Harris denounced the game's usage of old Pokémon battle cries, a recurring complaint of the series. Dingo called the music as a whole "a bit too low-tech and synthetic". GameZone, in contrast, stated that the sound effects evoke nostalgia for Pokémon Red and Blue, and that the music tracks "have more depth than any of the songs from the previous Pokémon games." John K. said that the music is neither annoying nor entertaining. Retronauts described Colosseum as "terrible", citing the reuse of graphics from the Pokémon Stadium games.

In 2006, Nintendo Power listed Colosseum as the 121st greatest video game to appear on a Nintendo console.

Aggregate scores
| Aggregator | Score |
|---|---|
| GameRankings | 73.46% |
| Metacritic | 73/100 |

Review scores
| Publication | Score |
|---|---|
| AllGame | 3.5/5 |
| Computer and Video Games | 9/10 |
| Electronic Gaming Monthly | 7/10 |
| Famitsu | 33/40 |
| GamePro | 70% |
| GameSpot | 7.3/10 |
| GameSpy | 3/5 |
| GamesRadar+ | 88% |
| GameZone | 8.5/10 |
| IGN | 7.5/10 |
| Nintendo Power | 94% |
| Nintendo World Report | 8.0/10 |
| Gamers Hell | 7.9/10 |
| Yahoo! | 6/10 |

===Sales===
Three weeks before its release, pre-orders of Pokémon Colosseum made it the best-selling game on Amazon.com. In the game's first week of release in the United Kingdom, it boosted the GameCube's market share from 16% to 32%. It was the best-selling GameCube game of May 2004, and fourteenth among all consoles.

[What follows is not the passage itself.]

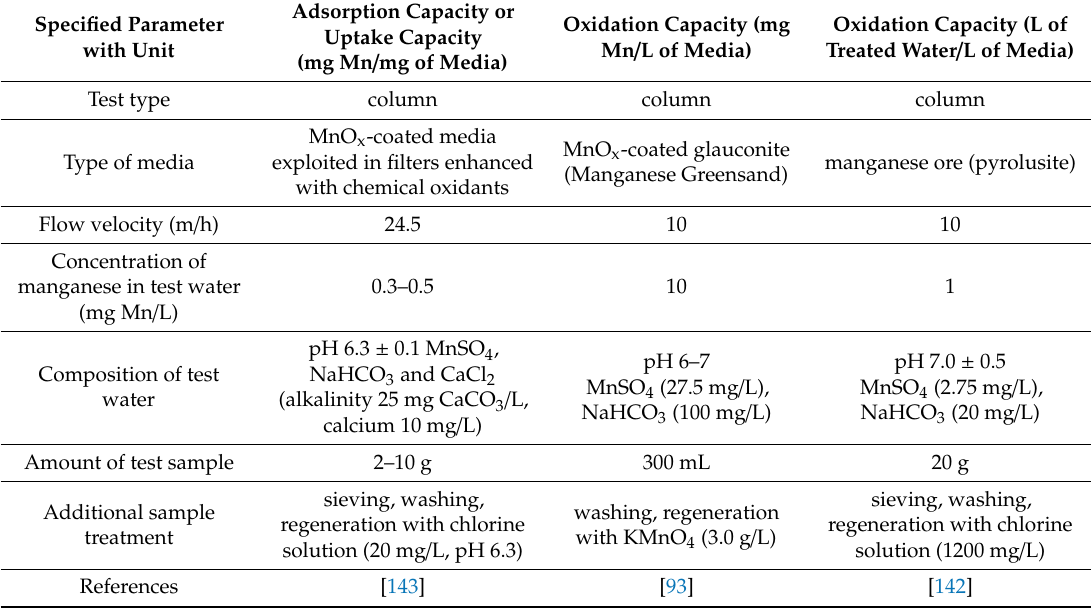
Table 3. Experimental procedures for comparing manganese removal ability of MnO x filter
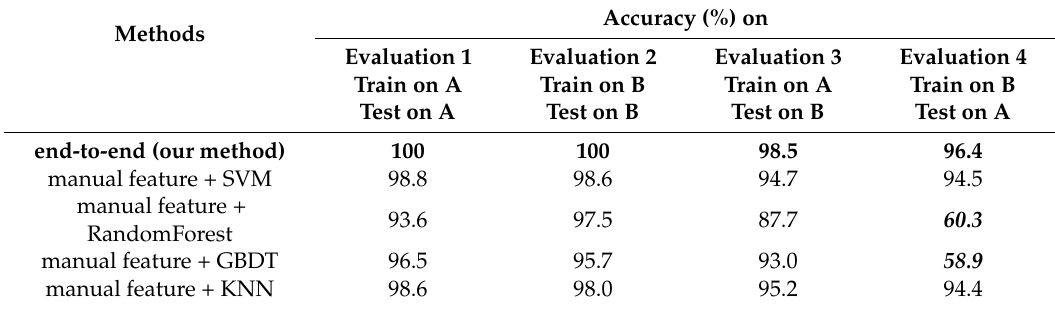
Table 3. The prediction accuracy on dataset A (without load) and dataset B (with load).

In 2005, the game was certified as part of Nintendo's Player's Choice line in North America, representing at least 250,000 copies sold. As of 2007, the game has sold over 1.15 million copies in the United States and 656,270 in Japan. It is the best-selling RPG for the GameCube.

===Legacy===
Pokémon Colosseum spawned a high-profile tournament in the United Kingdom entitled "Pokémon Colosseum Battlemaster 2004". The first round of battles was held at Toys "R" Us locations, with later battles taking place in movie theaters. Across Europe, the game was bundled with GameCube consoles shortly after its release. Special editions of this set also included a copy of Pokémon Box: Ruby and Sapphire—a game that allows players to organize and store up to 1,500 Pokémon from their games—as well as a memory card and a Game Boy Advance–GameCube link cable.

A manga adaptation of Colosseums plot was printed in 2004 issues of the Japanese magazine CoroCoro Comic and titled Pokémon Colosseum Snatcher Leo (ポケモンコロシアムスナッチャーズレオ). The game was followed by a 2005 sequel entitled Pokémon XD: Gale of Darkness. Set in Orre five years after Colosseum, it features a new protagonist snagging Shadow Pokémon from Team Cipher. Shadow Lugia is the game's mascot, and serves as an antagonist whom the player can snag. The game alludes to Wes, Rui, and The Under, though they do not appear.